The on-screen message associated with this script generally reads:

“This page contains a script which is taking an unusually long time to finish. To end this script now, click Cancel.”

Although some versions of Internet Explorer may offer the following error message:

“A script on this page is causing Internet Explorer to run slowly. If it continues to run, your computer may become unresponsive. Do you want to abort the script?”

Microsoft will actually address this problem for you if you contact them directly, however if you prefer to do it yourself then you can follow the process outlined below.


In most versions of Internet Explorer, the time-out value with regard to scripts can be altered by following these steps.

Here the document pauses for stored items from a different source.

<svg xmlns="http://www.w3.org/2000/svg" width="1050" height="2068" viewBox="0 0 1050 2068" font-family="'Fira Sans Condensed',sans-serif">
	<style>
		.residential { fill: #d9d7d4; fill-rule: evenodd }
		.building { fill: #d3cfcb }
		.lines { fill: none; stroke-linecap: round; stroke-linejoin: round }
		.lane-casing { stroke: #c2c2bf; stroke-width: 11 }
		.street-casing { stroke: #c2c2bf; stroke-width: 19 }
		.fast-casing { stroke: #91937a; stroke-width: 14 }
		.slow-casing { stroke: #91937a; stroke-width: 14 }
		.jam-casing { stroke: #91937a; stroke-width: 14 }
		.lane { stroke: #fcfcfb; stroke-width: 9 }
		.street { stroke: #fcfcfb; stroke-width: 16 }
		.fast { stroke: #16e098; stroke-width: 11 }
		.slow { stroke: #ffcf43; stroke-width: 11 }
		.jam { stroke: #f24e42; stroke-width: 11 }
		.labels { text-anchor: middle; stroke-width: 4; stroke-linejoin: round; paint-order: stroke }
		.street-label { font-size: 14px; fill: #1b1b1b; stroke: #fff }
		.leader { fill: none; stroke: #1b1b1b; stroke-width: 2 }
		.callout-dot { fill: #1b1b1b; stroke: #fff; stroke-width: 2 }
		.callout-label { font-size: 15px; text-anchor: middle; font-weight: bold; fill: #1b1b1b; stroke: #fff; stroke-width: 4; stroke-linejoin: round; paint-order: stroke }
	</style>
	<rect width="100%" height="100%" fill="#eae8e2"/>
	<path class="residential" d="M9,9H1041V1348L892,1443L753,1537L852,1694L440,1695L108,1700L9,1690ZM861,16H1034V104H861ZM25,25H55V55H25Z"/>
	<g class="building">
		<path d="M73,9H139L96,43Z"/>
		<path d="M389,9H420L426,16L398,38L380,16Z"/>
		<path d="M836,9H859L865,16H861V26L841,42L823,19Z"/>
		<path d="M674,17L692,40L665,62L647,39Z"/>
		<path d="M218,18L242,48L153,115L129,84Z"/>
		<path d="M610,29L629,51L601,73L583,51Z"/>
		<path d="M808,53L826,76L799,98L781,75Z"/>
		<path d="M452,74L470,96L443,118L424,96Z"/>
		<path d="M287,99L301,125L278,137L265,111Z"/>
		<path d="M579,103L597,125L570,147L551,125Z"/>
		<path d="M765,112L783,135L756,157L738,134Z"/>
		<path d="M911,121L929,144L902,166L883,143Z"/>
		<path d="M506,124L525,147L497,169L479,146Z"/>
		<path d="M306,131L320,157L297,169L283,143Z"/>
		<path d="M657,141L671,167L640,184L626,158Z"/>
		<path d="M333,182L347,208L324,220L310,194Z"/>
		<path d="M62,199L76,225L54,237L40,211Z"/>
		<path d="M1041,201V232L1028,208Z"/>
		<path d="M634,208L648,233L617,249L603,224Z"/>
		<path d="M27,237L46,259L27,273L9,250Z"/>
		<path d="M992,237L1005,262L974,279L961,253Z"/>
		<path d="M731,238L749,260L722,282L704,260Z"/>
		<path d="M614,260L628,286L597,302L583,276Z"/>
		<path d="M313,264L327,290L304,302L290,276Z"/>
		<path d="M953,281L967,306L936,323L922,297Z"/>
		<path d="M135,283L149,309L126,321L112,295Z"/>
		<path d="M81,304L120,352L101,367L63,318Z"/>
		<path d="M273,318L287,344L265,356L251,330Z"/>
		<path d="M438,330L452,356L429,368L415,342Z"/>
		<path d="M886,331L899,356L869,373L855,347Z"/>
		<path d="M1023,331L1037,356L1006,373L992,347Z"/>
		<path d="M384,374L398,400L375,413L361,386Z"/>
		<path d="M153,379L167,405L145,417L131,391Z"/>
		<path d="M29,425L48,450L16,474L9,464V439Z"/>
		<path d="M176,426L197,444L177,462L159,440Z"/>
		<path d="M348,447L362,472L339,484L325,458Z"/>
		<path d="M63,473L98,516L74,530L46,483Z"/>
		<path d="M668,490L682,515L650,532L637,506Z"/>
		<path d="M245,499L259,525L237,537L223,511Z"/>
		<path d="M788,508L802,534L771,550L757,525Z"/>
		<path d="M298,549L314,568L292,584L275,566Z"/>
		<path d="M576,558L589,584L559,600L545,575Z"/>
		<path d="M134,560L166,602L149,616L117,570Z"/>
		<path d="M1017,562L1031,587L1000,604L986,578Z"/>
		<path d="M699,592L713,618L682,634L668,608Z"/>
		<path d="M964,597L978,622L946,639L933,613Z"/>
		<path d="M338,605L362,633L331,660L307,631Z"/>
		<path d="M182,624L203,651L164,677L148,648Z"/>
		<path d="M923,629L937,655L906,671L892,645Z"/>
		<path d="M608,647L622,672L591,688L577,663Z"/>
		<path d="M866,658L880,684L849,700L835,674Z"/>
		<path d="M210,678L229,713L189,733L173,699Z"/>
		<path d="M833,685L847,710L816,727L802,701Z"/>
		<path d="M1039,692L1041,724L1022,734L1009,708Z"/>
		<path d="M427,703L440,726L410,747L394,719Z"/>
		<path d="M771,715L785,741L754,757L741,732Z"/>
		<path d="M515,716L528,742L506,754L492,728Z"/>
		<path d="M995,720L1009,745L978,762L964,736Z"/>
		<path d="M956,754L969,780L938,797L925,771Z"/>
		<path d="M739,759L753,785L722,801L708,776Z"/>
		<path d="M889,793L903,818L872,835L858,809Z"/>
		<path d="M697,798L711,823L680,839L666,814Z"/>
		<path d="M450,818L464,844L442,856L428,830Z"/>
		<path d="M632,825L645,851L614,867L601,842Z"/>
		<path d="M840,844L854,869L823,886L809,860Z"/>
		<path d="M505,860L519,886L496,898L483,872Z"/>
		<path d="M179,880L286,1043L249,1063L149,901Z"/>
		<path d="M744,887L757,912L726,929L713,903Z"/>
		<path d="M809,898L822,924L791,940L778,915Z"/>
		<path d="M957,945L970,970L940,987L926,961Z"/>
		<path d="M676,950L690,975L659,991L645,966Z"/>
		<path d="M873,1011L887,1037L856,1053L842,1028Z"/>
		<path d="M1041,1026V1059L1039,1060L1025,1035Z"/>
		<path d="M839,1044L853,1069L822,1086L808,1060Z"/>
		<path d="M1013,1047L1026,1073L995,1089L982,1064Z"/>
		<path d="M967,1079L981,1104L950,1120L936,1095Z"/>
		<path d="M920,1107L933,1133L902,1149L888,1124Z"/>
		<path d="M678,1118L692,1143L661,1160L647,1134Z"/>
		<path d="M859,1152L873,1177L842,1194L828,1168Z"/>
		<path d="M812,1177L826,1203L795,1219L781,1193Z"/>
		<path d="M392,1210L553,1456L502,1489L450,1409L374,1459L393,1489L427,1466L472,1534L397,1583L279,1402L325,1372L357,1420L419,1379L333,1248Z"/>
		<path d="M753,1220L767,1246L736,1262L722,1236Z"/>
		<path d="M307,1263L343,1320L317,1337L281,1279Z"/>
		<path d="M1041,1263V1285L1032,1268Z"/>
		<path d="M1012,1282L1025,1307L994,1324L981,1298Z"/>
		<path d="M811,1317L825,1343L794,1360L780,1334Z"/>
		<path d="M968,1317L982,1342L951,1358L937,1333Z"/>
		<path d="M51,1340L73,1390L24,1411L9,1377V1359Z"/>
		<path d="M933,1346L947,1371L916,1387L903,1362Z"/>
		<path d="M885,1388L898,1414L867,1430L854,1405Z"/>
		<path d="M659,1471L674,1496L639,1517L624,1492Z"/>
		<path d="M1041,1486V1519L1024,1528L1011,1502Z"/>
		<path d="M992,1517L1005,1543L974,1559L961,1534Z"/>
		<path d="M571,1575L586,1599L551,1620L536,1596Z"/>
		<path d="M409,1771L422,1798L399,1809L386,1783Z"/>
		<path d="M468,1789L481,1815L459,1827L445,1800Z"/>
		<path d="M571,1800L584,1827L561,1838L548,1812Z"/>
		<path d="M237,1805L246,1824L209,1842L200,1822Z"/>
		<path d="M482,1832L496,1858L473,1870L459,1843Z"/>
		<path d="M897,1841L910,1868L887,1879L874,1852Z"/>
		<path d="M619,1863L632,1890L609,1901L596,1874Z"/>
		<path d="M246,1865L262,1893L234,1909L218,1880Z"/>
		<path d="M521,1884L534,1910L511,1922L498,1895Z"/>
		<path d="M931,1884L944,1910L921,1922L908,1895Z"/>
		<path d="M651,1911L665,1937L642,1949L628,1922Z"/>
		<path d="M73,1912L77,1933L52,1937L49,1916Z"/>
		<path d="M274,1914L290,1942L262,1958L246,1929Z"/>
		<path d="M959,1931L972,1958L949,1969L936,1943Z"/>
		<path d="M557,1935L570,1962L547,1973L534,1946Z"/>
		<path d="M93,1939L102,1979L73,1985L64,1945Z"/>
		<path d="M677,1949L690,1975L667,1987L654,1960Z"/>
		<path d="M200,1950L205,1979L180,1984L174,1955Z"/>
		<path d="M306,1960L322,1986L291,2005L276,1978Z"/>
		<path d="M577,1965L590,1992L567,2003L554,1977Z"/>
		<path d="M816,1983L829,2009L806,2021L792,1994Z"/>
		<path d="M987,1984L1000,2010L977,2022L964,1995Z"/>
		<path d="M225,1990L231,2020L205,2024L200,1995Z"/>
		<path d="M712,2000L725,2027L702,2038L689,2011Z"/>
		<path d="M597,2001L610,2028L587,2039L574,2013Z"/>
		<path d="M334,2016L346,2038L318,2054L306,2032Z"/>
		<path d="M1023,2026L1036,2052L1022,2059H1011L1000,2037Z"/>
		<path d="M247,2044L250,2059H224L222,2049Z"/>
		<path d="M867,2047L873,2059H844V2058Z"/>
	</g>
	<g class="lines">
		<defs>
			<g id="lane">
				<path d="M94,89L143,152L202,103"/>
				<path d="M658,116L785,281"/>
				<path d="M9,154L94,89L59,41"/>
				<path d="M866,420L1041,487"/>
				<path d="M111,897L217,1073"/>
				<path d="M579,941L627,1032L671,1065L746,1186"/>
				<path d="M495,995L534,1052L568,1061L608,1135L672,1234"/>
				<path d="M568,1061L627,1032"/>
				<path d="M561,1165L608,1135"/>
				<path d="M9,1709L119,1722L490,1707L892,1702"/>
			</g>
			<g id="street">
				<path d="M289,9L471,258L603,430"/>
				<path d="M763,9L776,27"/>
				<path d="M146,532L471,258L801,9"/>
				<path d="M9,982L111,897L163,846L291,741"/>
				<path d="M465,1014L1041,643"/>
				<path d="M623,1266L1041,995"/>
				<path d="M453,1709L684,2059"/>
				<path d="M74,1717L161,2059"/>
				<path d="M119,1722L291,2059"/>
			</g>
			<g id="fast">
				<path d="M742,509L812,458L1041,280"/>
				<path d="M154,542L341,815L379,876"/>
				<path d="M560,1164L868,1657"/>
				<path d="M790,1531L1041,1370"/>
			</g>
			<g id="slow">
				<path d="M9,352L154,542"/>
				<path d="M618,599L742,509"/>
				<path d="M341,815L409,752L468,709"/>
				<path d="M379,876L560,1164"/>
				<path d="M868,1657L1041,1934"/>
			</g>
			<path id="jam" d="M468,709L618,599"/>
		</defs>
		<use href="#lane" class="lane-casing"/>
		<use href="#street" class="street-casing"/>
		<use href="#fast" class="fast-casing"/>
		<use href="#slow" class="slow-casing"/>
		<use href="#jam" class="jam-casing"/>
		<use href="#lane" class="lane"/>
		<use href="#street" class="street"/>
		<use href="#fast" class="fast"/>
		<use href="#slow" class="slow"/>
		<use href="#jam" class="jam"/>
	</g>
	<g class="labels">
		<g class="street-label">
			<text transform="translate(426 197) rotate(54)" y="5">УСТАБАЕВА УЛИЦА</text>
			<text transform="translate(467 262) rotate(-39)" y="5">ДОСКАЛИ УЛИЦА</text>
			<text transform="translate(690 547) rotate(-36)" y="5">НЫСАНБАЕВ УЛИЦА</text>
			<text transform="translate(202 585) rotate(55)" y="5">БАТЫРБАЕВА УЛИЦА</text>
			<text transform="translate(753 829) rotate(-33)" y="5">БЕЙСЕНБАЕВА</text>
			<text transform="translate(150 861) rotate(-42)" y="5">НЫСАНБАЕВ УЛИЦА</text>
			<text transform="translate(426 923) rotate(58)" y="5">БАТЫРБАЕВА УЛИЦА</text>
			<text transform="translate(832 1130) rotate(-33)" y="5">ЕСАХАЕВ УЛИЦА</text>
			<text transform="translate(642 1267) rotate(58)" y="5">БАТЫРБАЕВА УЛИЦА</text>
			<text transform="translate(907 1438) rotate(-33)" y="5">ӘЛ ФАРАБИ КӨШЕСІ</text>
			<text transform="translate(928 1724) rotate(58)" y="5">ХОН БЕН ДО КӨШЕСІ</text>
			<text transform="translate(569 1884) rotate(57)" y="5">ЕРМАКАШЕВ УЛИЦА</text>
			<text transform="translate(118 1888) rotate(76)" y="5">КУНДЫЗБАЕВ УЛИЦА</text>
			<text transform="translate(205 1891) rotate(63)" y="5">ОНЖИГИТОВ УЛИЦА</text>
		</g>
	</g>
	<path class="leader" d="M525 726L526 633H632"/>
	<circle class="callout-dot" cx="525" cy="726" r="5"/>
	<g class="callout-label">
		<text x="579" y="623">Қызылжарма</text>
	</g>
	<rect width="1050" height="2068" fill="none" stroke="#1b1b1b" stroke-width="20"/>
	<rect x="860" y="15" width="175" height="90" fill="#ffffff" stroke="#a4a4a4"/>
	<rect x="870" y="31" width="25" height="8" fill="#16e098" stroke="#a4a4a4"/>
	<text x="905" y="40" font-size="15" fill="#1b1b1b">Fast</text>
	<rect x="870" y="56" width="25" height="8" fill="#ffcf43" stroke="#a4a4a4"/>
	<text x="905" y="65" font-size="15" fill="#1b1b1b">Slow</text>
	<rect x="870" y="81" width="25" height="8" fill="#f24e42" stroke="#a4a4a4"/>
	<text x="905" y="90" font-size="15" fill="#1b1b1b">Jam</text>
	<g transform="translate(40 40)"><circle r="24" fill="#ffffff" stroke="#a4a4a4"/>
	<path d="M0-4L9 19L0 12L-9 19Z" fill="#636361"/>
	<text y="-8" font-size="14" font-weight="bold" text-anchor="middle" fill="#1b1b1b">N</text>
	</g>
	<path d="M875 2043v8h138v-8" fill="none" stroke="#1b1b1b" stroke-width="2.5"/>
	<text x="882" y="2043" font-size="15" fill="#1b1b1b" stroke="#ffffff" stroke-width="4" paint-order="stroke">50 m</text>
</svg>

Firstly, it is necessary to download a registry editor, many of which are available for download on the Internet, or there is one available within the Windows software under the registration entry Regedt32.exe. Although this program does not appear in the list of programs on Windows it can be located by simply typing “regedt32.exe” into the Start menu search box.

Before you can use this program effectively, though, you need to know whether you are running a 32-bit or 64-bit version of Windows. If you’re running Windows XP, go to the Start menu and click ‘Run’. Type ‘winver’ into the window and click enter. You should then see in a window the current OS version.

If you’re using Windows 7 or Vista, again go to your Start menu, but type ‘Computer’ into the search utility. Next right click the option which appears, and select ‘Properties’. You should be able to see the required information under the ‘Windows Edition’ section.

The process for Windows 8 is rather similar to that of Windows 7, except that there is, of course, no Start menu in Windows 8. Instead, you will utilise the Start Screen to obtain the requisite information.

Once you have loaded regedt32.exe, go to ‘New’, and then select either ‘new DWORD (32-bit) value’ or ‘new DWORD (64-bit) value’ depending on which is appropriate for your machine, and create a new DWORD value called “MaxScriptStatements”, setting the value to the desired number of script statements. There is guidance on the Internet regarding the ideal number of statements to set this value to, but it is very much dependent on your machine, so some trial and error may be required.